And so we have young men, across ethnicities and classes, viscerally renouncing the Left in favor of a vibrant, if decadent, masculinity of the Right. Trump himself, along with his coterie of cartoon characters, is flamboyantly, shamelessly, boastfully masculine, in a most immature manner. He is the ninth grade wise guy, bully, disrupter-in-chief: big, strong, intimidating, smart in his pushing of the boundaries, tormenting of the weak, and absolute demand for attention. His entire performance is, however, fascinating and entertaining for the immature male psyche. Even as it is disgusting to the sensitivities of the more mature female. He offers our country a striking virility, entirely devoid of virtue, paternity, dignity, selflessness, and respect.
3. Class (Economic, Educational, Cultural) Divide: Building upon emergent trends, Trump singlehandedly reconfigured the political-class structure of our society. This is a dazzling accomplishment: something akin to Alexander the Great or Napoleon.
Already in the 1970s the DNC has renounced the religious roots of the Catholic working class and become the progressive party of the affluent, educated cosmopolitan and the ethos of liberated sexuality and abortion (backup contraception). In the following 50 years (1970-2020), the prosperous economic peace between capital and labor steadily deteriorated as a widening gulf separated the working poor from the educated, affluent progressives who benefited from the globalist, technological order. Trump, ironically given his own wealth, impeccably channeled the populist rage at this condescending hegemony.
This divide is overwhelmingly rooted in education. DJT won large majorities of those without college education. Biden's compulsive crusading for tuition forgiveness manifests that his loyalty is with the upper, not the working class. Higher education has become, in large part, socialization into the progressive world view. So it is logical that educational credentials bring a bias to progressivism. It also makes sense that women, who outachieve men in schooling, would lean left.
The cultural divide is multifaceted, complex and dense. Along with the obvious religious and educational dimensions, there are others. To a sensibility that is refined, sensitive, feminine, DJT is a vile, crude character. He is "low class." He is without class...shamelessly and defiantly. He is dismissive, personally, of intellectual and religious values. He blatantly, happily free of hypocrisy, exults in wealth, celebrity and power. He is defiant of the Puritanism and moralism of our upper classes: blatantly. This blend of rage, power, and defiance is intoxicating for his base. He is their champion: defying and defeating the upper class with their superiority, power, privilege and contempt.
The economic piece is the strangest! He aspires to help the underdog and yet his actual economic policy is built upon tax breaks for the investment class. He has not up to now delivered real economic relief for the underclass. It is improbable that he will. Democrats, who steadily advocate economic policies favorable to the working and poor, are baffled that so many vote against their own financial interests. Many explain this as ignorance (lack of schooling), racism, xenophobia, homophobia, and misguided piety. They are, in a way, not entirely wrong. My own view is that culture trumps economics. The obsession with money is itself a cultural perversion. More important than money is honor, dignity, respect, autonomy, agency. Underlying the populist revolt is a degree of fear and anger; but also a justified demand for dignity.

(Dataset entries)
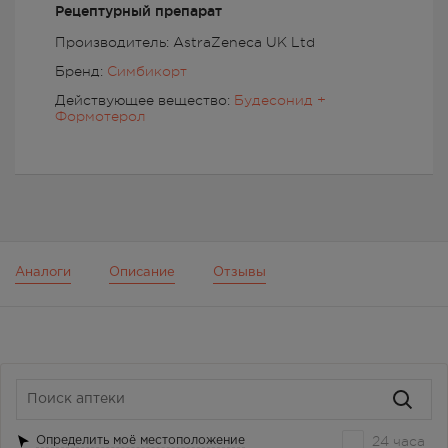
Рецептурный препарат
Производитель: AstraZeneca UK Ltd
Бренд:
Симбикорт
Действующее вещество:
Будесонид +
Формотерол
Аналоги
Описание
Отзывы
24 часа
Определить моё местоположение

--

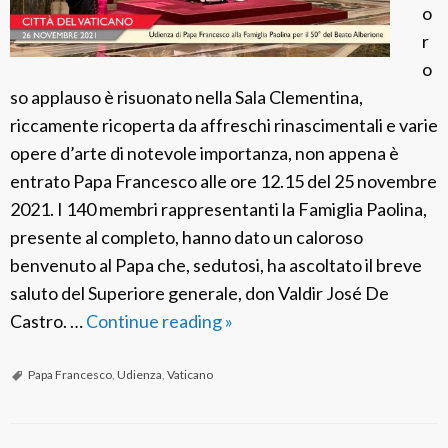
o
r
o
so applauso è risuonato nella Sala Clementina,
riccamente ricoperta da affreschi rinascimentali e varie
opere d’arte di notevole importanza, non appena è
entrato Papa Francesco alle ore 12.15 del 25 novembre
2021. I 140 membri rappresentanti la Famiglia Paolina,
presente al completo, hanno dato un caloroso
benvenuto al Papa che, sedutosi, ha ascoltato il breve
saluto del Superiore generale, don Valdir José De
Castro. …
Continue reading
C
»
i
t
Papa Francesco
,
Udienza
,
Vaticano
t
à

WHAT TO DO: Can you copy the excerpt on Trump and the country's political divides word for word, starting at "3. Class (Economic, Educational, Cultural)" and going up to and including "Great or Napoleon."?

FINISHED TASK:
3. Class (Economic, Educational, Cultural) Divide: Building upon emergent trends, Trump singlehandedly reconfigured the political-class structure of our society. This is a dazzling accomplishment: something akin to Alexander the Great or Napoleon.